Nilüfer- Bölüm 48

7.7K 582 44
                                    


Gecikti biraz kusura bakmayın birazcık yoğundum=( Ama geldi işte yeni bölüm=) Yorumlarınızı, eleştirilerinizi, oylamalarınızı dört gözle bekliyorum. 



Cem Dorukan

Yiğit'in anlattıkları, hazmedilir gibi değildi. Kabullenilir gibi hiç değil. Ben bu durumdaysam Elif'i düşünemiyorum bile, Allah bilir içinde neler yaşıyordur şimdi. Bu deli adam, bu kadar işin altından tek başına nasıl kalktı anlamıyorum, bu kadar güce nasıl meydan okudu kafam basmıyor. Neden Elif'in güvenliğine bu kadar takmış vaziyette şimdi anlıyorum, neden sinirleri tepe taklak oldu, neden o sakin adam gitti ve yerine sinir kontrolü yapamayan bir adam geldi işte şimdi anlıyorum, şimdi taşlar yerine oturdu.

Yiğit'in sözünü bitirmesi ile Elif, kendini dışarı attı. Anlıyorum nefes alamıyor, bildiği her şey başına yıkıldı. Nasıl tekrardan Yiğit'i kabul edecek, nasıl vazgeçmeden devam edecek bilmiyorum. Her şey mi boka sarar arkadaş, her şey mi çıkmaza girer! İçine sıçtığımın hayatında hiç mi gülmez bir insanın yüzü!

Sinirle Yiğit'e sövüp, Elif'in arkasından koşuyorum. Onu sırtı bana dönük korumaların şaşkın bakışları altında ellerini arabanın kaportasına dayamış güç almak ister gibi kafasını yere doğru eğmiş dururken buluyorum. Korumaları el işareti yaparak uzaklaştırıp, Elif'in yanına yaklaşıyorum.

"Elif, güzelim iyi misin?" Bakmayın öyle ne biçim soru bu diye zira anlamsız soruların efendisiyim ben. Kızlar mallıkta üstüme yok, anlattığımız hayatımızın sonuna geldik hala anlamadınız yahu benim mallık limitimi!

Anlamsız gözlerle kafasını yan tarafa çevirerek bana bakan Elif, acı çeker gibi veriyor cevabını. "Bilmiyorum Cem, inan ne hissettiğimi, nasıl olduğumu bilmiyorum. Sadece buradan derhal uzaklaşmak istiyorum."

"Tamam, güzelim şimdi arabaya geç, biraz nefes alalım olur mu?" diye korkarak soruyorum. Korkuyorum, Yiğit'in yaptığı dangalaklığa beni de kurban etmesine korkuyorum. O canım benim, kız kardeşim, eksik kalan ailem ve beni de kurban ederse yapacağım hiçbir şey olamaz.

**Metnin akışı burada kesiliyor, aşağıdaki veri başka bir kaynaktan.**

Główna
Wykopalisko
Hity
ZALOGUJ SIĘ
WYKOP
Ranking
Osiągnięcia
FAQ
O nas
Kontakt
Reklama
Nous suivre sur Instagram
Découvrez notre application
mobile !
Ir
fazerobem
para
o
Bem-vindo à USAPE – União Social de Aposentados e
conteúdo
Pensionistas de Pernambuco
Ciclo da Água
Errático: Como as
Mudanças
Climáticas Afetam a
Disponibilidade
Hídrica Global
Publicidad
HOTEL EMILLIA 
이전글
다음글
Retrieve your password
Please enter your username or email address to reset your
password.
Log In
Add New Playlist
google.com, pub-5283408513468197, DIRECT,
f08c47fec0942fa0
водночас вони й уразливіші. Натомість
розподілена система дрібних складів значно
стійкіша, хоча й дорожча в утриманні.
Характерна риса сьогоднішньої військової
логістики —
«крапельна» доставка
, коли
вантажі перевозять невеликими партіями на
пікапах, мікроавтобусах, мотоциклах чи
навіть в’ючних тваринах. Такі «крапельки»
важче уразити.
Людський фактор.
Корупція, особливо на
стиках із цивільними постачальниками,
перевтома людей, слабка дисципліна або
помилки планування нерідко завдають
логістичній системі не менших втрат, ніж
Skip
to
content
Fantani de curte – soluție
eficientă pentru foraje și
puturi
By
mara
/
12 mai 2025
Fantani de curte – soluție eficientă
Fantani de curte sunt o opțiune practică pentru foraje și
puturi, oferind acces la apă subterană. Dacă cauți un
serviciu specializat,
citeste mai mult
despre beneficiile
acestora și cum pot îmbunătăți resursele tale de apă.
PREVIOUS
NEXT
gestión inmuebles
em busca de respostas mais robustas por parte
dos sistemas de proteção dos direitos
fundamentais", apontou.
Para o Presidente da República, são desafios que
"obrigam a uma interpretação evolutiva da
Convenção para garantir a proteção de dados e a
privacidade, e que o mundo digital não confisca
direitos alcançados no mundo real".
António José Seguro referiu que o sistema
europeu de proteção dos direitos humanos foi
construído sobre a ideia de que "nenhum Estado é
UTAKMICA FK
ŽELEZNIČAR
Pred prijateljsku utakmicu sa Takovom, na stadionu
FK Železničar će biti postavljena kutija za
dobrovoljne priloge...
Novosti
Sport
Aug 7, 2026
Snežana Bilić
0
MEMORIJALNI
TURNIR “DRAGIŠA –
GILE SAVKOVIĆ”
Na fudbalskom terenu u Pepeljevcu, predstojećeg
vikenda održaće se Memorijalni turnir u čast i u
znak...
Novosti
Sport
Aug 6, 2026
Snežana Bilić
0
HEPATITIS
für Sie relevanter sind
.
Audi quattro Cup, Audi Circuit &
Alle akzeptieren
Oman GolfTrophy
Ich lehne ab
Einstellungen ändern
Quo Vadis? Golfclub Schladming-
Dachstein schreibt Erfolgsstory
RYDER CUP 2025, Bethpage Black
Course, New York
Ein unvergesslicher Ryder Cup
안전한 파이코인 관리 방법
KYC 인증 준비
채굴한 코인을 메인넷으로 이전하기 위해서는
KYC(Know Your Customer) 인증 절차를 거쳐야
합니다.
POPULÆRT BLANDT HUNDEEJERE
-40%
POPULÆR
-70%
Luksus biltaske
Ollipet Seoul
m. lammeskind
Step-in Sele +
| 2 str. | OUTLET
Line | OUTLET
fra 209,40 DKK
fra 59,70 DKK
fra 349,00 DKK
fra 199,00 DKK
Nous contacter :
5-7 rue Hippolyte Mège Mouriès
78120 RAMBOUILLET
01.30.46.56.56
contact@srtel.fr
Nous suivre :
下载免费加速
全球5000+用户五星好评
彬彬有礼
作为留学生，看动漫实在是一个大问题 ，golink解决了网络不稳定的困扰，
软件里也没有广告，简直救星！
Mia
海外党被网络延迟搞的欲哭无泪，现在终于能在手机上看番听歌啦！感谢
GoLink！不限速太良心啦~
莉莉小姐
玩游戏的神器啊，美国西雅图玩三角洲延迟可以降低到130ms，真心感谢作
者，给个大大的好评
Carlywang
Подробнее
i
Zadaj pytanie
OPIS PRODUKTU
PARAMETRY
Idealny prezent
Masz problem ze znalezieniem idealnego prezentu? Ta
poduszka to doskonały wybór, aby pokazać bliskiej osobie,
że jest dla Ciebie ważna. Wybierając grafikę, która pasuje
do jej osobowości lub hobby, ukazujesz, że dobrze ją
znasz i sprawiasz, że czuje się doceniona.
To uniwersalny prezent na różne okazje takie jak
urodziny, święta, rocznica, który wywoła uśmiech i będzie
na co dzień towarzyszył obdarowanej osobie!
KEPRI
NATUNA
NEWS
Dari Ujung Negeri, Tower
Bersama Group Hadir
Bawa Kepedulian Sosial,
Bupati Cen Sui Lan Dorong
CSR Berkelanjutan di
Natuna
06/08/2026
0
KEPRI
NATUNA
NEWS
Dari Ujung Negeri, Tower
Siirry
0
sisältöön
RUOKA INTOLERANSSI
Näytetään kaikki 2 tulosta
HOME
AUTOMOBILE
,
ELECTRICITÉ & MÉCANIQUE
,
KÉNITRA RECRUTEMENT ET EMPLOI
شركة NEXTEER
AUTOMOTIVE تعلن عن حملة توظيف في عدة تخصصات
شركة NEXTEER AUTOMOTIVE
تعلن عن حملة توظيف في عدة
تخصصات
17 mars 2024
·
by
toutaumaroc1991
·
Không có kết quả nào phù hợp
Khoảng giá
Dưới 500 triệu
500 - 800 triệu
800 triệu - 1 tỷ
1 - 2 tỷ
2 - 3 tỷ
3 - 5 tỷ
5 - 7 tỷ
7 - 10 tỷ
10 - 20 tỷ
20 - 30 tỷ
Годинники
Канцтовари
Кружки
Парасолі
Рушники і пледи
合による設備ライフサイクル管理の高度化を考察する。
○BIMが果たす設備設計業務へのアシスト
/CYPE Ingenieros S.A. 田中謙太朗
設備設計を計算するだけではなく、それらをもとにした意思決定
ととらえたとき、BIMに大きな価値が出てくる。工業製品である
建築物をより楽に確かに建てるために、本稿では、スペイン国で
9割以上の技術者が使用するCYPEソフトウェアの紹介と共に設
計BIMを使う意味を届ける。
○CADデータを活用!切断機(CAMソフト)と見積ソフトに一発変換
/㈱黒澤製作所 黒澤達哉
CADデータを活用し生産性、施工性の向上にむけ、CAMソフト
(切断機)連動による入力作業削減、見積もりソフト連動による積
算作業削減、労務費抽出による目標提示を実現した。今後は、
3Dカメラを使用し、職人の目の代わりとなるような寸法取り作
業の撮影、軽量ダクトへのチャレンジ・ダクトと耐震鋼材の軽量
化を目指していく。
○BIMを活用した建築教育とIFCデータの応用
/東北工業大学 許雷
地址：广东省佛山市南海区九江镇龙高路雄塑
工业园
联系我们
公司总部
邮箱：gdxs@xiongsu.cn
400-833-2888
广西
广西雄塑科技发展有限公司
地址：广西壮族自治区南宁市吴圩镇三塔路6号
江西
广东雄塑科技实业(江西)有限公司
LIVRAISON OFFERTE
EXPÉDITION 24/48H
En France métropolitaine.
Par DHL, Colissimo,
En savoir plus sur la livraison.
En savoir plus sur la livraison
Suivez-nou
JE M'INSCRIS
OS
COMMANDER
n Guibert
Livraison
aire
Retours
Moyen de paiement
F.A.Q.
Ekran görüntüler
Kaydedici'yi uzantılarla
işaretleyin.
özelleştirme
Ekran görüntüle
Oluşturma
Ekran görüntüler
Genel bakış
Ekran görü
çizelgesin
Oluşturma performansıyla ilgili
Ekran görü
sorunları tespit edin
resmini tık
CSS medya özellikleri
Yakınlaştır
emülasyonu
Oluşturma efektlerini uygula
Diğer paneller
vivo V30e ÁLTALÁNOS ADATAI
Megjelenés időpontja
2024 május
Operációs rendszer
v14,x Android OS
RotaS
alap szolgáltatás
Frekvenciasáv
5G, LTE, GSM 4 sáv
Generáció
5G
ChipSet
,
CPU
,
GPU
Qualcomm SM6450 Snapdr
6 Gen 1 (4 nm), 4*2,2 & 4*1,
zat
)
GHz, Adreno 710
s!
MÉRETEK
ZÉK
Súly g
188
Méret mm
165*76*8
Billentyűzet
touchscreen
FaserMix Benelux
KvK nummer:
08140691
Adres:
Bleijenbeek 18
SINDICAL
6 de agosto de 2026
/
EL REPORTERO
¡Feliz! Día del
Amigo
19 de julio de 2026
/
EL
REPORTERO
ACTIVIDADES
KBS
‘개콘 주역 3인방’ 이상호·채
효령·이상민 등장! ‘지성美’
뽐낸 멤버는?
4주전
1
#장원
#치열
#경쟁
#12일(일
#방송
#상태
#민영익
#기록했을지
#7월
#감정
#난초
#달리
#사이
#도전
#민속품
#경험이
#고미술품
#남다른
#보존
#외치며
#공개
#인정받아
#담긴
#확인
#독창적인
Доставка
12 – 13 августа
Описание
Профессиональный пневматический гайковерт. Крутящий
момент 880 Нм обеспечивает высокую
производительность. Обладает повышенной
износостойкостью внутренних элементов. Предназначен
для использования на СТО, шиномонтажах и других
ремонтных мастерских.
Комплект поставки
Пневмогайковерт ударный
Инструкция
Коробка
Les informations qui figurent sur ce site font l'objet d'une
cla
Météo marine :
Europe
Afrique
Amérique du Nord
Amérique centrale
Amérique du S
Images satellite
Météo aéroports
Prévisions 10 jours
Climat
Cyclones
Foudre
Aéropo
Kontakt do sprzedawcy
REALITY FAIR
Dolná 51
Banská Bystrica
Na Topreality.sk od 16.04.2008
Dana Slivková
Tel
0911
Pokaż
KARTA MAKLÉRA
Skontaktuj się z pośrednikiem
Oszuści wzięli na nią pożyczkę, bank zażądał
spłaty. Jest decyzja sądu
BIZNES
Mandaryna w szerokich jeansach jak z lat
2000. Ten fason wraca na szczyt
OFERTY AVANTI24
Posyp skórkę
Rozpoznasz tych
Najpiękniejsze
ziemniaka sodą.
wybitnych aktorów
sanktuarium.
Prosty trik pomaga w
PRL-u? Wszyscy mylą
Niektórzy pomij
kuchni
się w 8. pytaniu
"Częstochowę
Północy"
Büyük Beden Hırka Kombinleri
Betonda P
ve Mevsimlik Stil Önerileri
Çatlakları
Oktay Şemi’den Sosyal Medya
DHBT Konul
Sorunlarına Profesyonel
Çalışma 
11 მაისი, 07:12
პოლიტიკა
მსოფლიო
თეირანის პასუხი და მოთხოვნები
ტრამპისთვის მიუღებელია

Hiçbir şey demeden arabanın yolcu tarafına geçip, arabaya biniyor. Derince bir nefes alarak nefesimi dışarı bırakıp omuzlarımda ki gerginliği azaltmaya çalışıyorum.

Hızla arabaya binip, arabayı çalıştırarak, Gölbaşı'na doğru arabayı sürdüm. Yarım saat boyunca hiç konuşmadan yol aldıktan sonra göle yakın olan ormanlık alanda arabayı durduruyorum.

"Elif, geldik. Biraz temiz hava almak ister misin? Bak arabanın tam önünde bank var oturabiliriz."

Tam o sırada çalan telefonun ekranına bakarak Hasan'ın adını görmem ile hızlıca açıyorum.

"Cem Bey, biz arkadayız. İçiniz rahat olsun etrafa korumaları yerleştirdim." Diye güvenlik bilgisi veriyor. İçim rahatlayarak telefonu kapatıyorum. Hiç erkeklik yapmaya gerek yok, çünkü düşman çok güçlü saldırı nereden geleceği belli değil. Bu nedenle her şey en ince detayına kadar düşünülmeli ve yine Yiğit devreye giriyor işte burada da.

Hiç ses etmeden arabadan çıkarak banka oturan Elif'in yanına yerleşiyorum. Ne denir böyle durumlarda ne teselli eder bilmem ki ben. Elimden gelen tek şeyi yapıyorum, Elif' i kollarımın arasına alarak sıkı sıkıya sarılıyorum.

Omuzları titremeye başlayıp hıçkırıkları kulaklarımı doldururken kollarımdan uzaklaşıyor. Bankta ellerini beline sarıp iki büklüm olarak hıçkırarak ağlıyor. İçim yanıyor bu çaresizliğine, çaresizliğimize. Sadece içindekileri kussun istiyorum, ne varsa döksün. Ama bu bitecek gibi değil. Hafif hafif sallanırken sayıklamaya başlıyor.